[What the task requires]
Select the lines of the records containing the word "shift" and list them.

[Supplied records]
*** Block opens ***
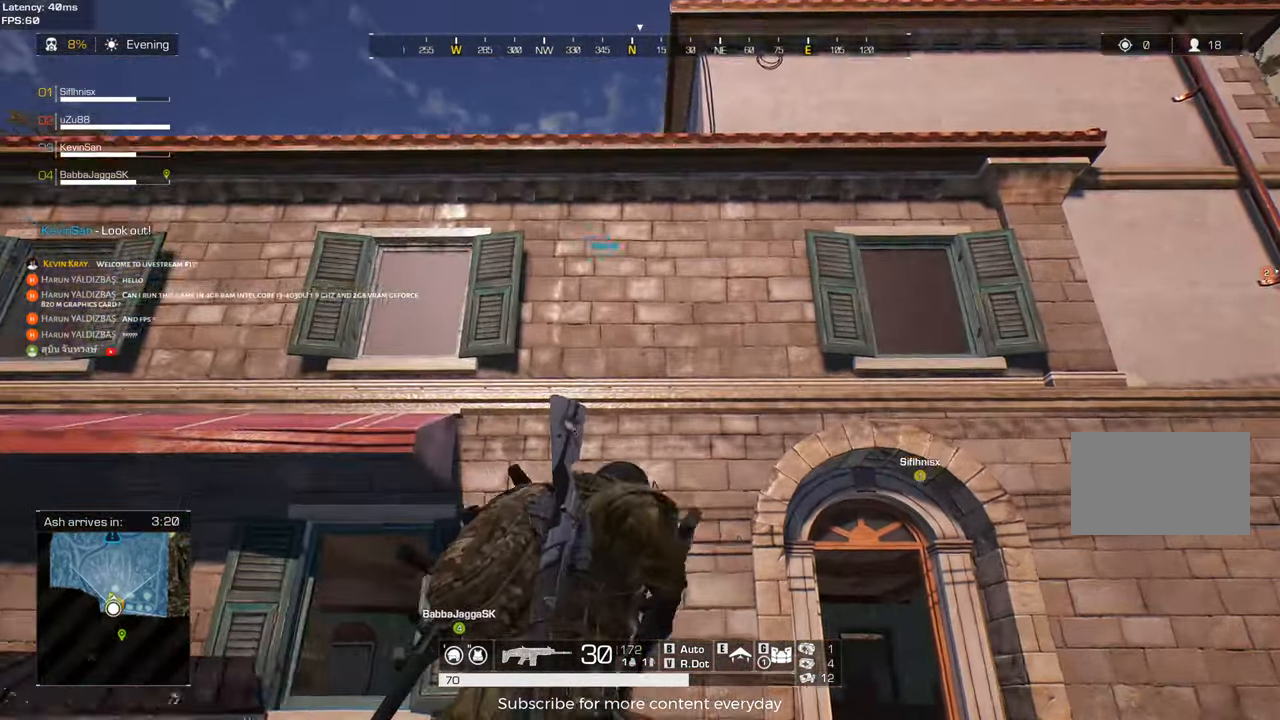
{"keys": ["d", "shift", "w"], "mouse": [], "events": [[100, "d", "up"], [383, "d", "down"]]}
*** Block closes ***
*** Block opens ***
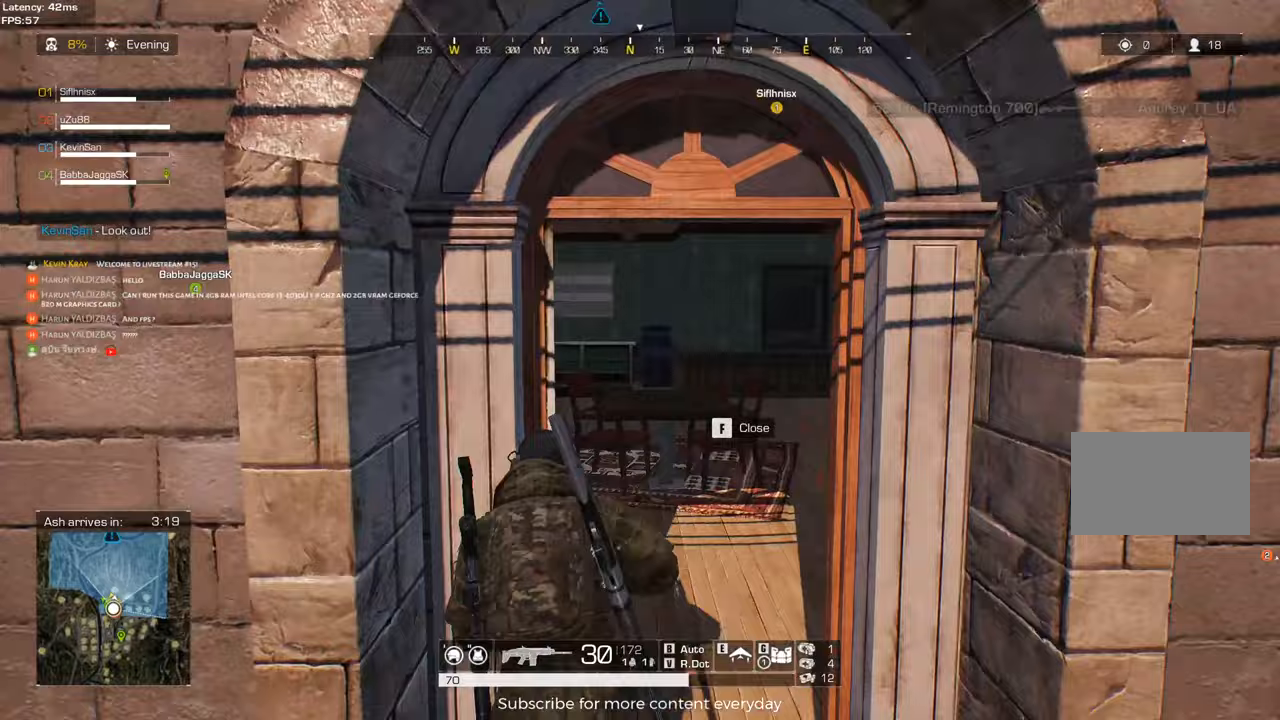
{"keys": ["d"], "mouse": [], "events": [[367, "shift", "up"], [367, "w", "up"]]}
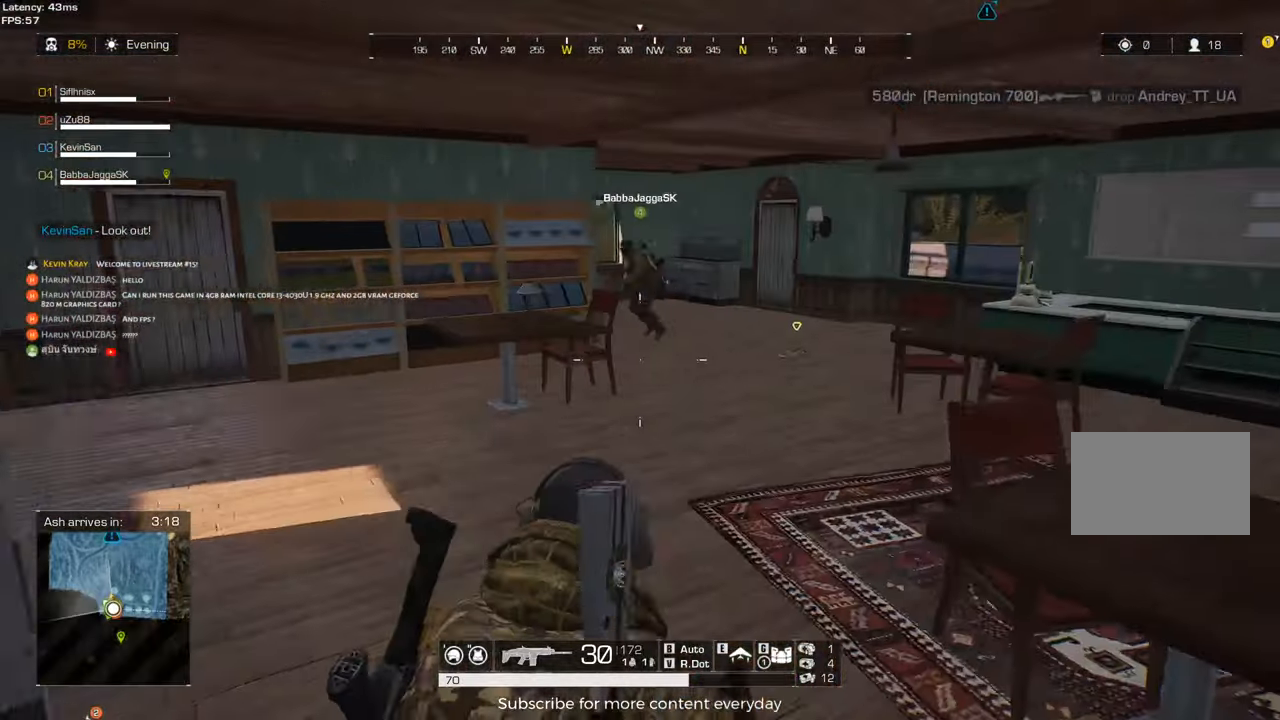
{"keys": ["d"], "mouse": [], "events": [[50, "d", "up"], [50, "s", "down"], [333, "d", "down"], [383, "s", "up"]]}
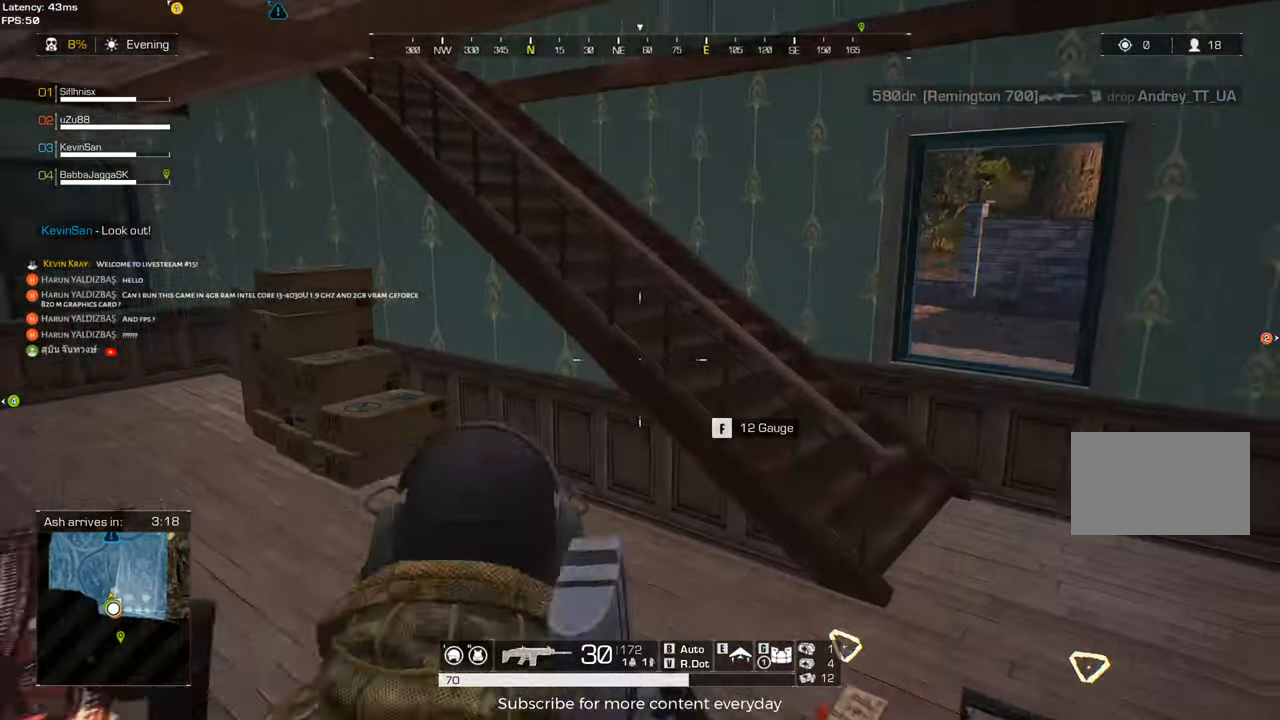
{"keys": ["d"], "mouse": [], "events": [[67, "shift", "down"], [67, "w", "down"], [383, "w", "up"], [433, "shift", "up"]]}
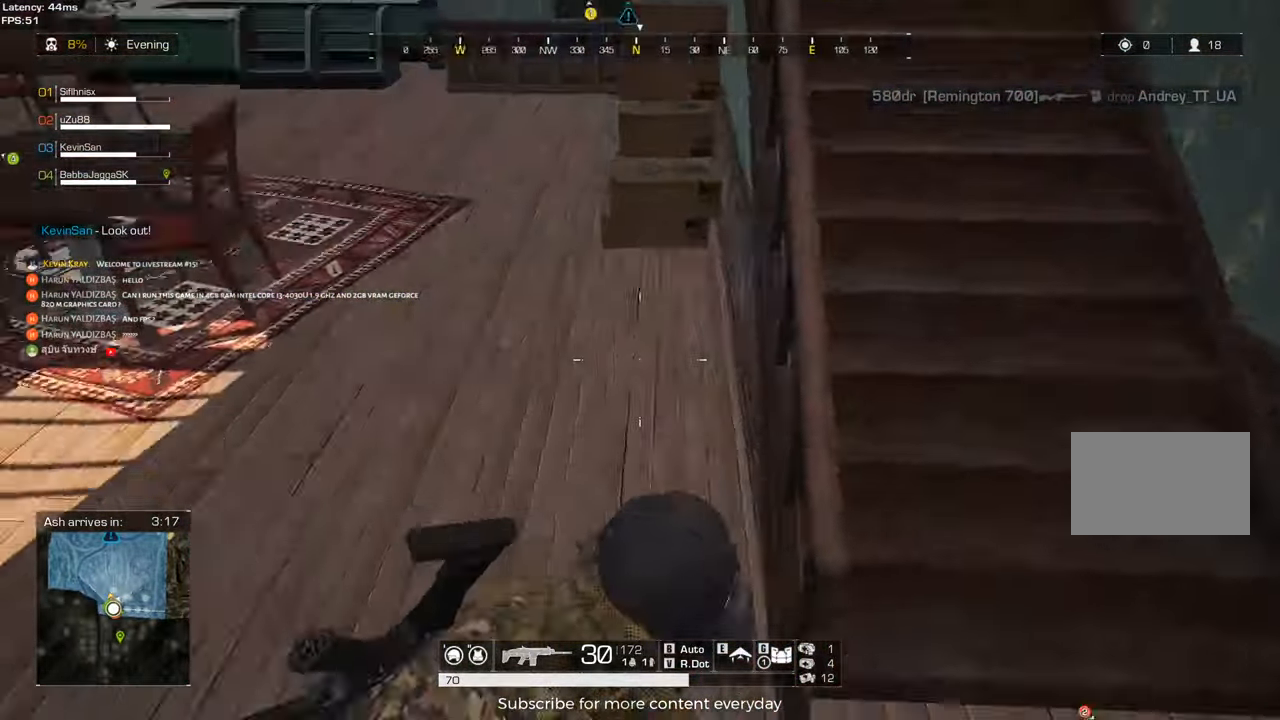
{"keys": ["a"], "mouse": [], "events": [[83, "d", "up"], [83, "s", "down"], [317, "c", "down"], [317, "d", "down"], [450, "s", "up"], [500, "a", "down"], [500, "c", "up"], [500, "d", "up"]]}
*** Block closes ***
[Answer to the exercise]
{"keys": ["d", "shift", "w"], "mouse": [], "events": [[100, "d", "up"], [383, "d", "down"]]}
{"keys": ["d"], "mouse": [], "events": [[367, "shift", "up"], [367, "w", "up"]]}
{"keys": ["d"], "mouse": [], "events": [[67, "shift", "down"], [67, "w", "down"], [383, "w", "up"], [433, "shift", "up"]]}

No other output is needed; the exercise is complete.